# Hows my form.



## WildWilt15 (Oct 28, 2013)

I feel very comfortable where I'm at now and I have been shooting the best scores I've ever shot lately. Just recently got over some target panic that I dealt with last year... I had a problem with holding low but I worked every day to improve. Here I am now, As a night progresses I still get a little nervous and uneasy when my score is reflecting what some would say a good night(in competition) but I feel it's just nerves that will go with time.

But I am always open to constructive criticism as it can help me improve even more.

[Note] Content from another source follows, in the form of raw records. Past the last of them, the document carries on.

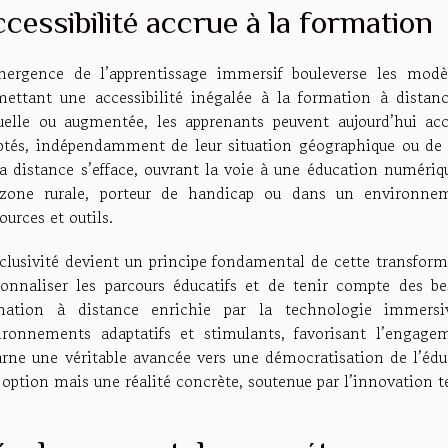
cessibilité accrue à la formation
mergence de l’apprentissage immersif bouleverse les modè
mettant une accessibilité inégalée à la formation à distan
tuelle ou augmentée, les apprenants peuvent aujourd’hui acc
ptés, indépendamment de leur situation géographique ou de le
a distance s’efface, ouvrant la voie à une éducation numériqu
zone rurale, porteur de handicap ou dans un environnem
ources et outils.
nclusivité devient un principe fondamental de cette transform
sonnaliser les parcours éducatifs et de tenir compte des be
mation à distance enrichie par la technologie immersiv
ironnements adaptatifs et stimulants, favorisant l’engagem
arne une véritable avancée vers une démocratisation de l’éduc
 option mais une réalité concrète, soutenue par l’innovation 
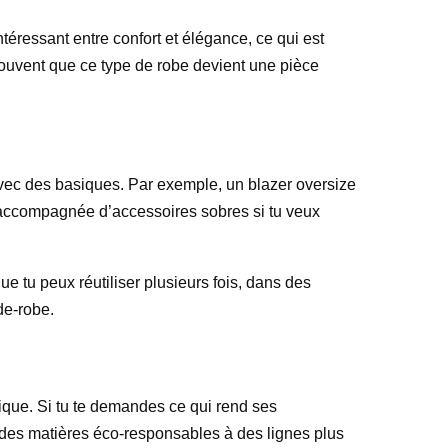
téressant entre confort et élégance, ce qui est
souvent que ce type de robe devient une pièce
 avec des basiques. Par exemple, un blazer oversize
e accompagnée d’accessoires sobres si tu veux
ue tu peux réutiliser plusieurs fois, dans des
de-robe.
tique. Si tu te demandes ce qui rend ses
 des matières éco-responsables à des lignes plus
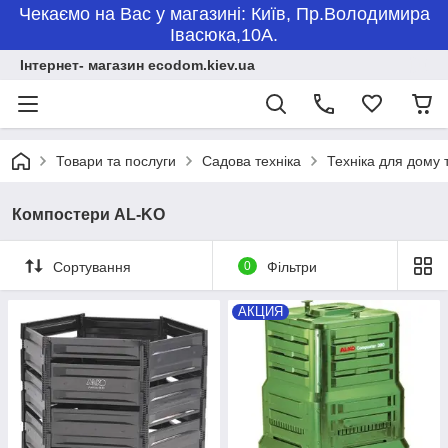
Чекаємо на Вас у магазині: Київ, Пр.Володимира
Івасюка,10А.
Інтернет- магазин ecodom.kiev.ua
Товари та послуги
Садова техніка
Техніка для дому 
Компостери AL-KO
Сортування
0
Фільтри
АКЦИЯ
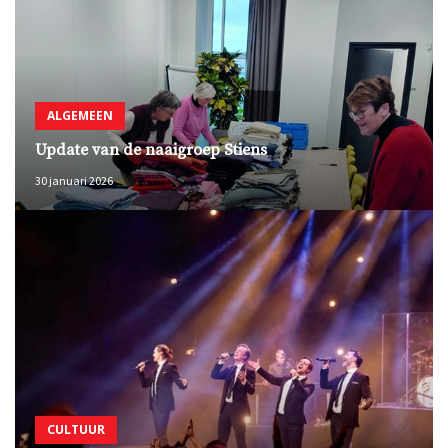
ALGEMEEN
Update van de naaigroep Stiens
30 januari 2026
CULTUUR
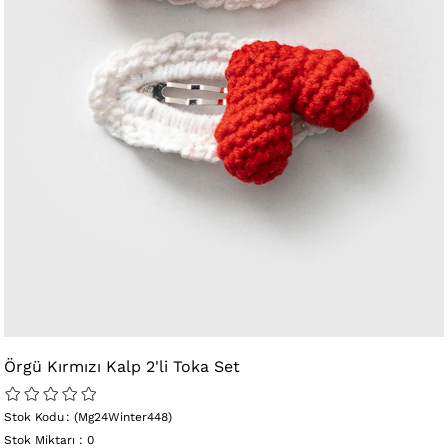
Örgü Kırmızı Kalp 2'li Toka Set
Stok Kodu
(Mg24Winter448)
Stok Miktarı
:
0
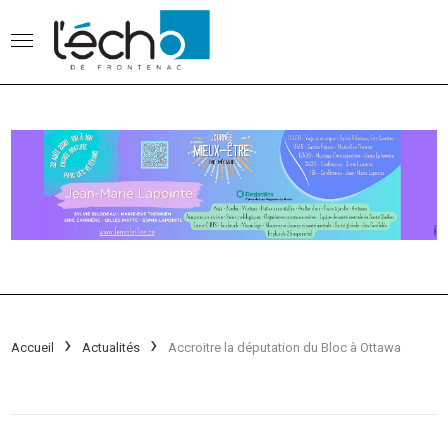
Accueil
Actualités
Accroitre la députation du Bloc à Ottawa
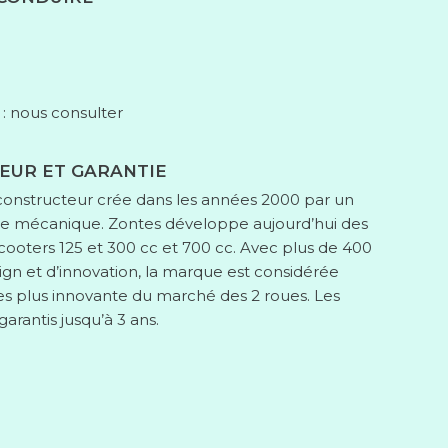
 : nous consulter
EUR ET GARANTIE
constructeur crée dans les années 2000 par un
de mécanique. Zontes développe aujourd’hui des
cooters 125 et 300 cc et 700 cc. Avec plus de 400
ign et d’innovation, la marque est considérée
 plus innovante du marché des 2 roues. Les
garantis jusqu’à 3 ans.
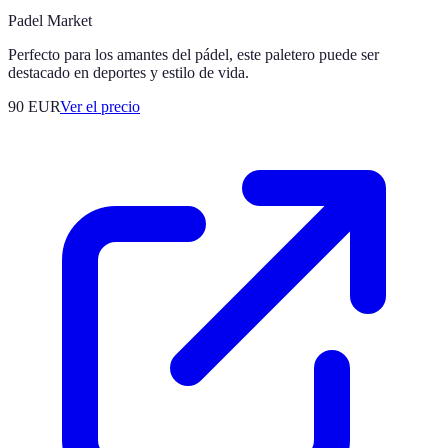
Padel Market
Perfecto para los amantes del pádel, este paletero puede ser
destacado en deportes y estilo de vida.
90
EUR
Ver el precio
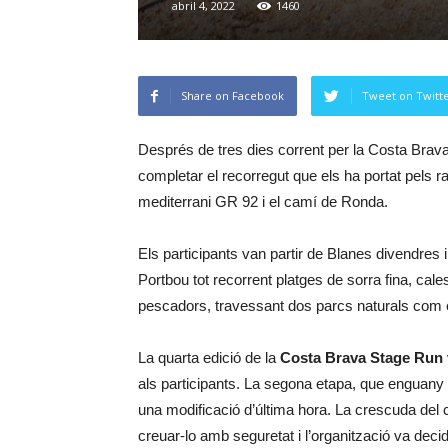
abril 4, 2022
1460
Share on Facebook
Tweet on Twitt
Després de tres dies corrent per la Costa Brav
completar el recorregut que els ha portat pels 
mediterrani GR 92 i el camí de Ronda.
Els participants van partir de Blanes divendres 
Portbou tot recorrent platges de sorra fina, cal
pescadors, travessant dos parcs naturals com el 
La quarta edició de la
Costa Brava Stage Run
als participants. La segona etapa, que enguany es
una modificació d’última hora. La crescuda del 
creuar-lo amb seguretat i l’organització va decid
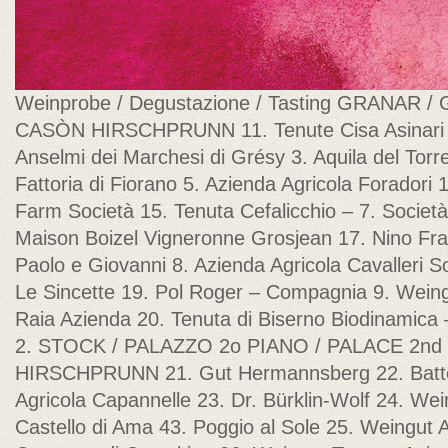
Weinprobe / Degustazione / Tasting GRANAR
CASÒN HIRSCHPRUNN 11. Tenute Cisa Asinari 2.
Anselmi dei Marchesi di Grésy 3. Aquila del Torre
Fattoria di Fiorano 5. Azienda Agricola Foradori 14
Farm Società 15. Tenuta Cefalicchio – 7. Società
Maison Boizel Vigneronne Grosjean 17. Nino Fr
Paolo e Giovanni 8. Azienda Agricola Cavalleri S
Le Sincette 19. Pol Roger – Compagnia 9. Weing
Raia Azienda 20. Tenuta di Biserno Biodinamic
2. STOCK / PALAZZO 2o PIANO / PALACE 2
HIRSCHPRUNN 21. Gut Hermannsberg 22. Batten
Agricola Capannelle 23. Dr. Bürklin-Wolf 24. Wei
Castello di Ama 43. Poggio al Sole 25. Weingut 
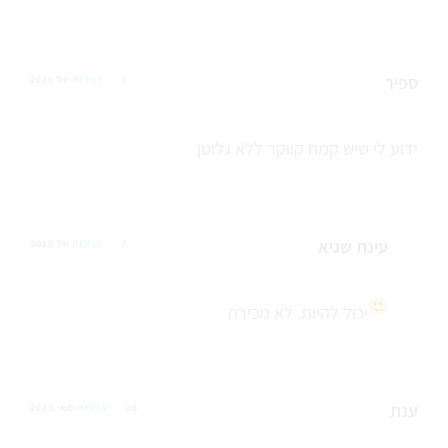
ספיר
7 יול 2016
REPLY
ידוע לי שיש קמח קווקר ללא גלוטן
עינת שגיא
7 יול 2016
REPLY
יכול להיות. לא מכירה
ענת
28 מאי 2013
REPLY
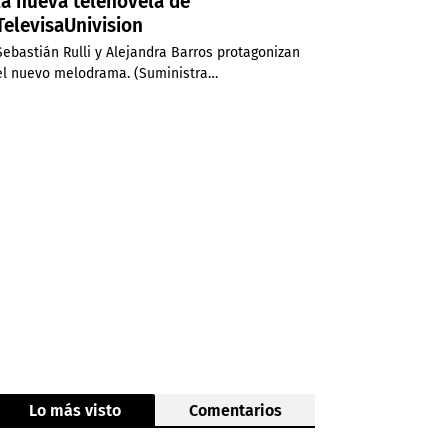
la nueva telenovela de
TelevisaUnivision
Sebastián Rulli y Alejandra Barros protagonizan
el nuevo melodrama. (Suministra…
Lo más visto
Comentarios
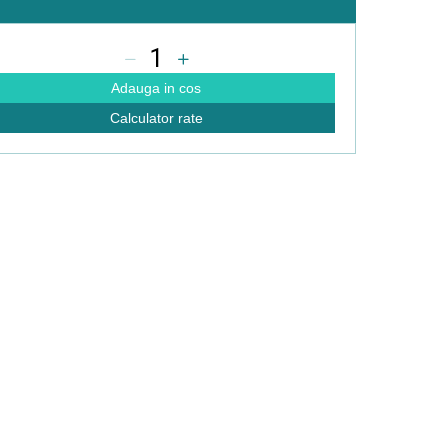
1
Adauga in cos
Calculator rate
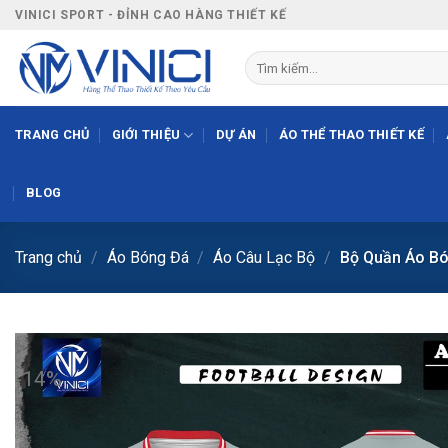
Bỏ
VINICI SPORT - ĐỈNH CAO HÀNG THIẾT KẾ
qua
nội
Tìm
kiếm:
dung
TRANG CHỦ
GIỚI THIỆU
DỰ ÁN
ÁO THỂ THAO THIẾT KẾ
BLOG
Trang chủ
/
Áo Bóng Đá
/
Áo Câu Lạc Bộ
/
Bộ Quần Áo Bó
-14%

28" draw 28 1/4 to be exact.. 65 lb Elite Synergy


----------



## Bbd16 (Feb 13, 2013)

Just from the start ur leaning a mile backwards. Bow arm needs work. First thing hes gona tell ya is put on some shoes and get some tape on the wall. Get with nuts n bolts. Hell straighten u out


----------



## WildWilt15 (Oct 28, 2013)

Bbd16 said:


> Just from the start ur leaning a mile backwards. Gwt with nuts n bolts. Hell straighten u out


If you look at the carpet it appears My camera guy had the camera tilted ever so slightly. You may be right though!


----------



## WildWilt15 (Oct 28, 2013)

ttt


----------



## WildWilt15 (Oct 28, 2013)

Ttt again


----------



## WildWilt15 (Oct 28, 2013)

One more time.


----------